Segment Open

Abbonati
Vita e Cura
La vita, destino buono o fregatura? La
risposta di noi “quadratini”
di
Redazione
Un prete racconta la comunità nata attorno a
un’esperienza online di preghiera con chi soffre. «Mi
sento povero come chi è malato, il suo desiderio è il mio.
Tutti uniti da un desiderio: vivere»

Segment Closed

[What the exercise asks] Please return every row above word for word, keeping each line as it appears.

[Response to this exercise]
Abbonati
Vita e Cura
La vita, destino buono o fregatura? La
risposta di noi “quadratini”
di
Redazione
Un prete racconta la comunità nata attorno a
un’esperienza online di preghiera con chi soffre. «Mi
sento povero come chi è malato, il suo desiderio è il mio.
Tutti uniti da un desiderio: vivere»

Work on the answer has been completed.